The Cornish revival was begun by Jenner in the late 19th cent. The early
revivalists based their work on the middle Cornish texts of 12th to 15th
cents. Unified Cornish was put together by Robert Nance in the 1930s as a
unified orthography for revived Cornish & and became a generally accepted
However, knowledge of linguistics & of the Celtic languages in particular
had improved since that time; between 1981 & 1984, Dr Ken George undertook
a study of the phonology of traditional Cornih & its application to revived
(middle) Cornish. His ideas were published in 1986 "The Pronunciation and
Spelling of Revived Cornish". In July 1987 the Cornish Language Board
decided to amend Unified Cornish according to Dr George's research. This
became known as 'Kernewek Kemmyn' (Common Cornish) & is now the most widely
In the 1970s & 1980s there was a growing interest in the late Cornish of
the 17th and 18th centuries; its supporters felt that its simplified
grammar & changed pronunciation & spelling gave it a more popular feel.
Richard Gendall, a prominent authority on Cornish, took the lead in the
development of Modern Cornish which, I believe, is called Curnoack.

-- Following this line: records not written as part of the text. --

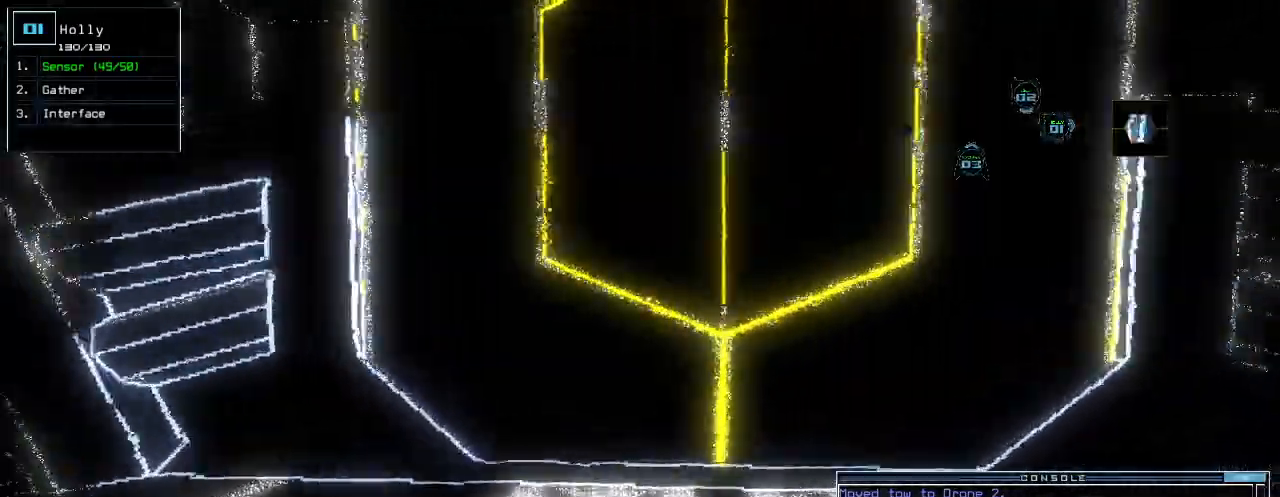
{"keys": [], "events": [[200, "space", "down"], [260, "space", "up"]]}
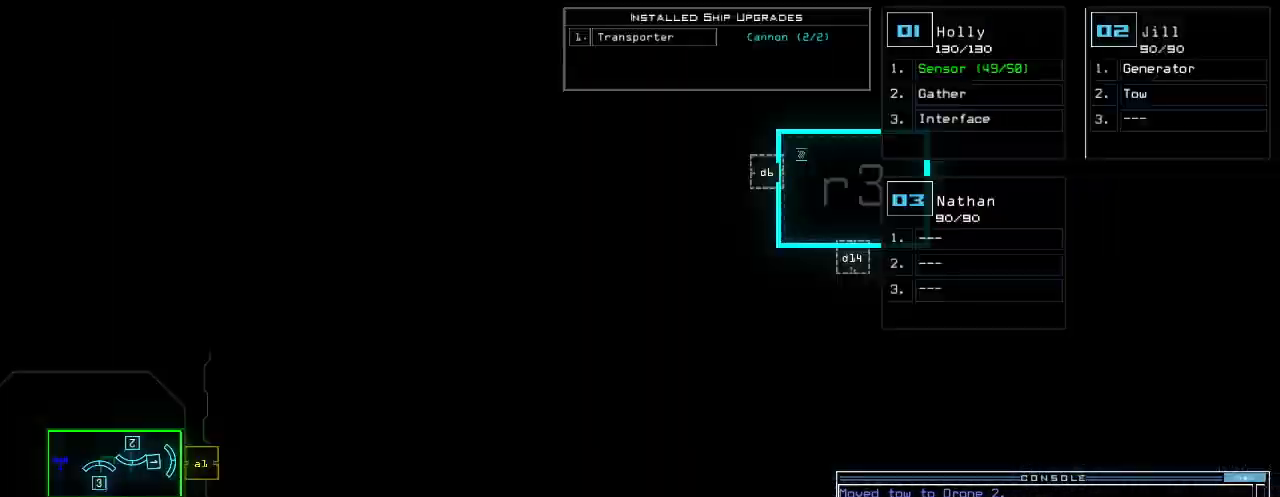
{"keys": ["right"], "events": [[380, "right", "down"]]}
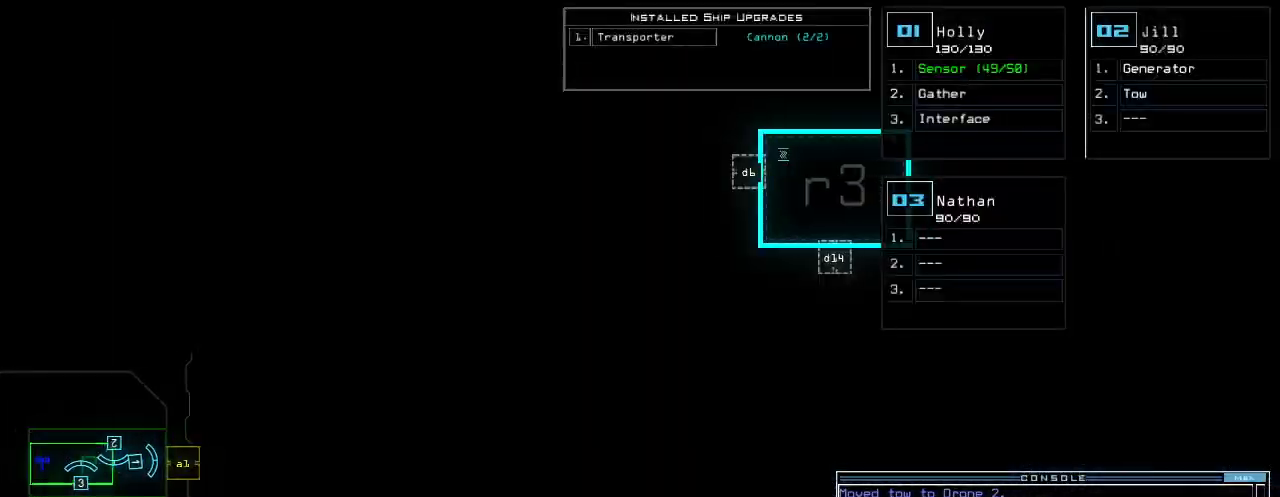
{"keys": [], "events": [[200, "right", "up"]]}
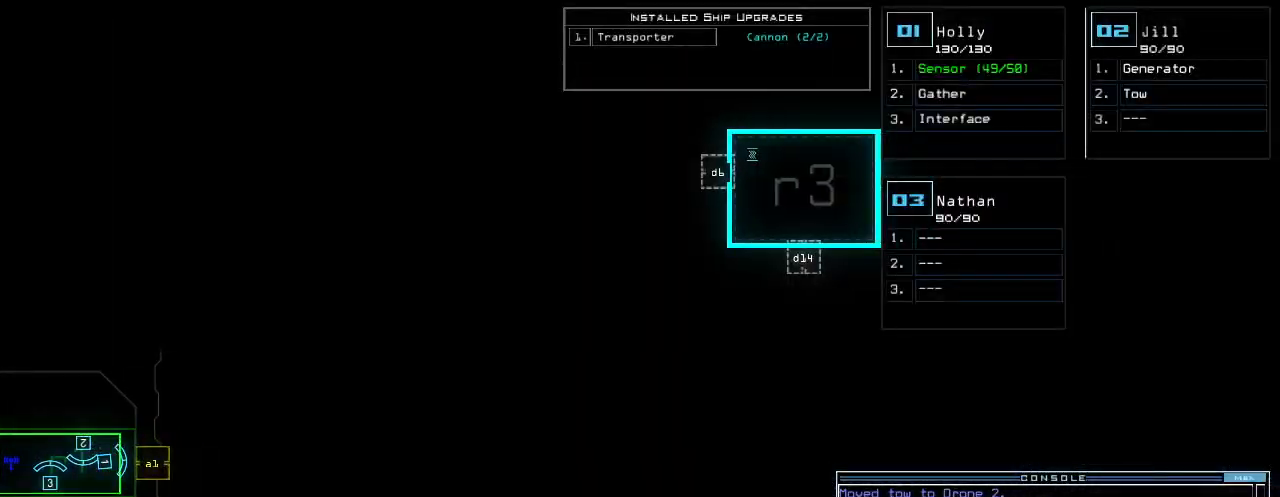
{"keys": ["down"], "events": [[140, "right", "down"], [220, "right", "up"], [320, "down", "down"]]}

I understand that the same mutations occur in all three versions of Cornish
(the only slight differences being in the spelling); this is not surprising
as the same four survive in modern Breton (which I'm told is the most
widely spoken modern Celtic language).
Below is the table given in Unified Cornish textbooks where the mutations
are usually referred to as '2nd state', '3rd state' &c., the 1st state
being the original form. Sometimes names are given, thus:
1st state 2nd state 3rd state 4th state 5th state
(soft) (aspirate) (hard) (mixed)
p b f . .
t d th . .
c,k g h . .
ch [tS] j [dZ] . . .
qu gw wh . .
b v . p f,v
d dh . t t
g -,w . c,k h
gw w . qu w,wh
m v . . f,v
In speech there is also a second state mutation of f to v and of s to z,
but these are not shown in writing (Unified Cornish doesn't use 'z'). I
think Kemmyn & modern do show this in their orthographies, but I haven't
been able to confirm this. As far as I can ascertain the only orthographic
difference is that modern Cornoack use 'th' for the voiced sound, not 'dh'.
ch and j denote the English sounds in 'chat' & 'jet'; th is the voiceless
th of think and dh the voiced sound of English 'the'.

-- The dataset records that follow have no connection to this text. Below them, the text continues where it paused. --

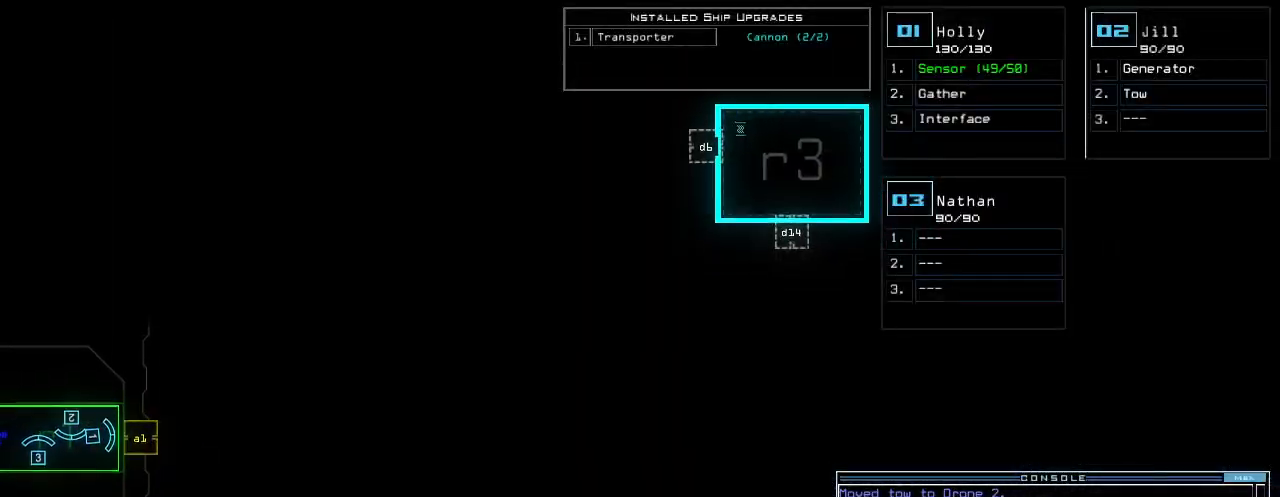
{"keys": [], "events": [[180, "down", "up"]]}
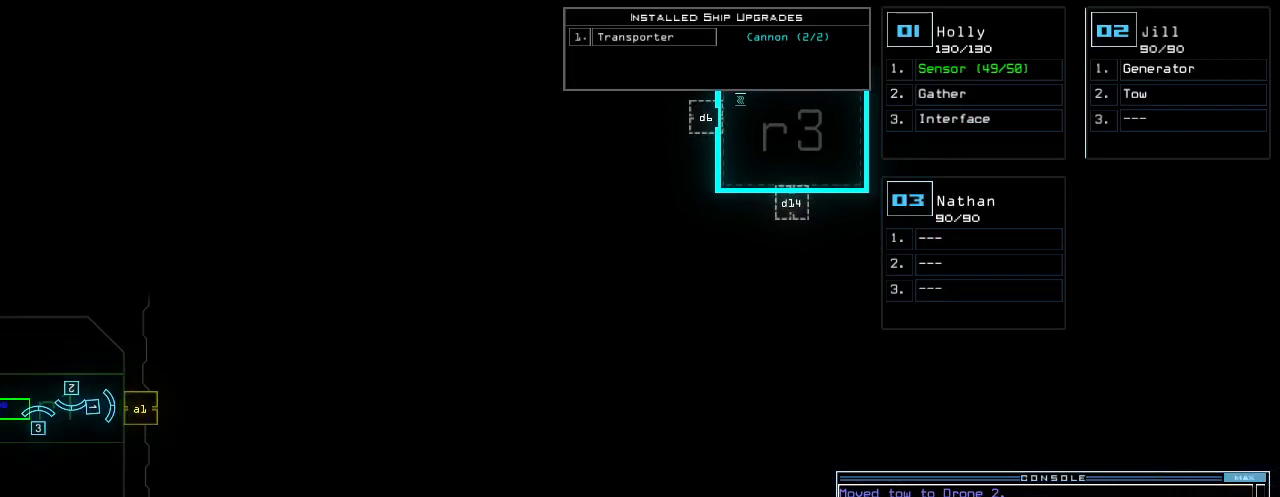
{"keys": [], "events": []}
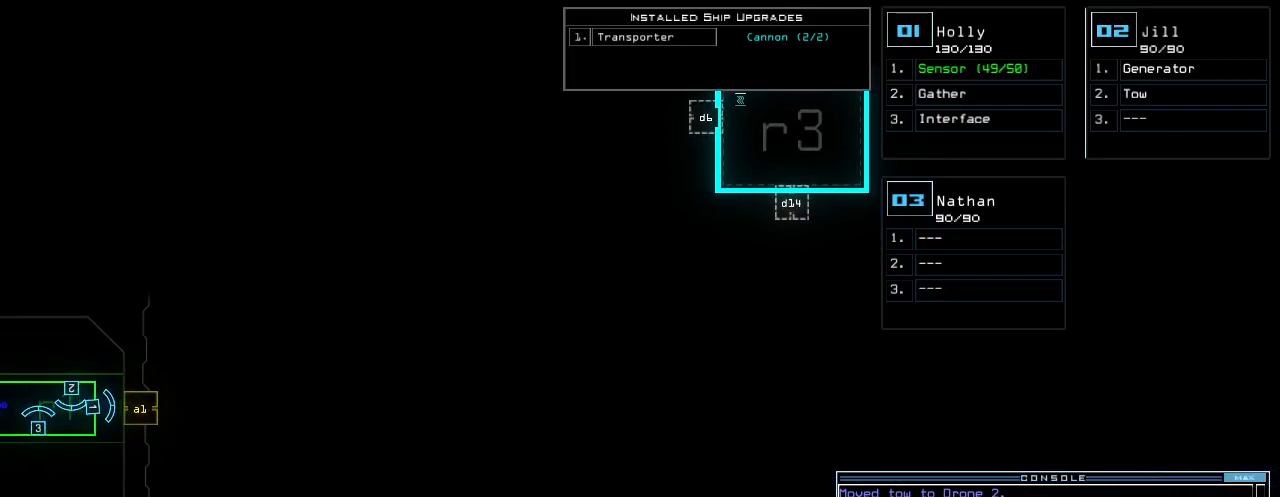
{"keys": [], "events": []}
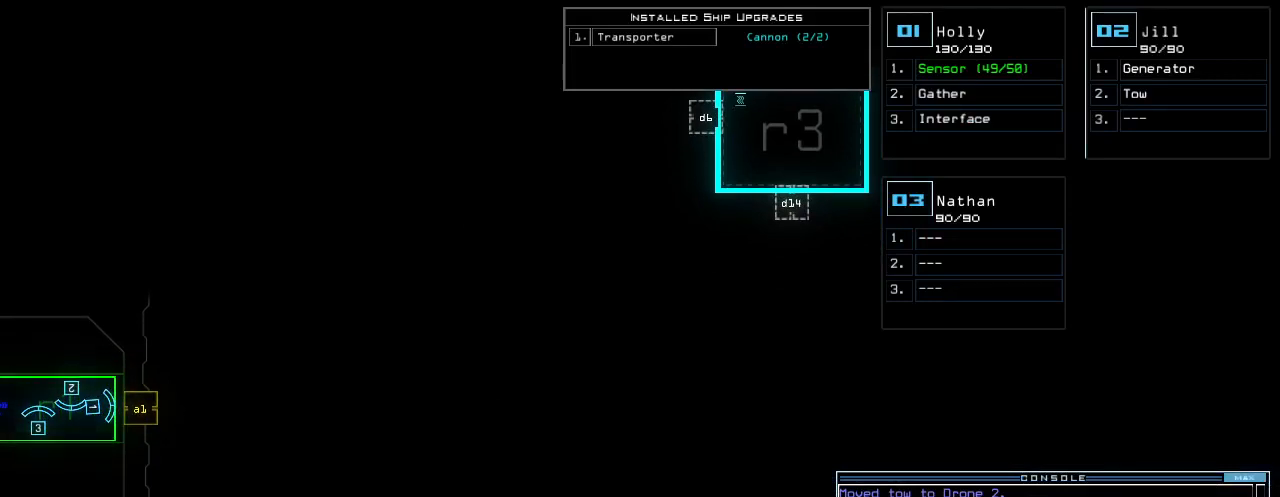
{"keys": [], "events": []}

The dots denote no change (i.e. same as 1st state or unmutated form).
Initial g- is normally lost in the 2nd state or soft mutation, as in Welsh,
but does change to w- sometimes, principally in words beginning go-.
The 2nd & 3rd states correspond to the Welsh soft and spirant mutations
respectively. The 3rd state (hard mutation) has no equivalent in Welsh &
the 5th or 'mixed' corresponds in part, in it use, to the nasal of Welsh.
Breton, as I said above, has a similar set of mutations:
Unmutated Soft Spirant Hard Mixed
p b 'f . .
t d z . .
k g h . .
b v . p v
d z . t t
g h . k h
gw w . kw w
m v . . .
f 'f 'f . .
s z z . .
ch [S] j [Z] j . .
c'h [x] h h . .
This is in the modern 'Orthographie Universitaire' approved 16th June, 1955.
ch & j are used with their French pronunciations.
c'h = Irish & Scots Gaelic hard 'ch' (German ach-laut) and h is the voiced
equivalent, i.e. Irish & Scots Gaelic hard gh or dh. The older
'traditional' orthography of 1650 writes both sounds as c'h.
The initial 'f is practically the same as v; the orthography is, I think,
(a) keeping to the traditional spelling of f and (b) helping to distinguish
different mutations which result in speech in /v/. The 1650 orthography,
like Unified Cornish, does not show the mutations of f & s in writing.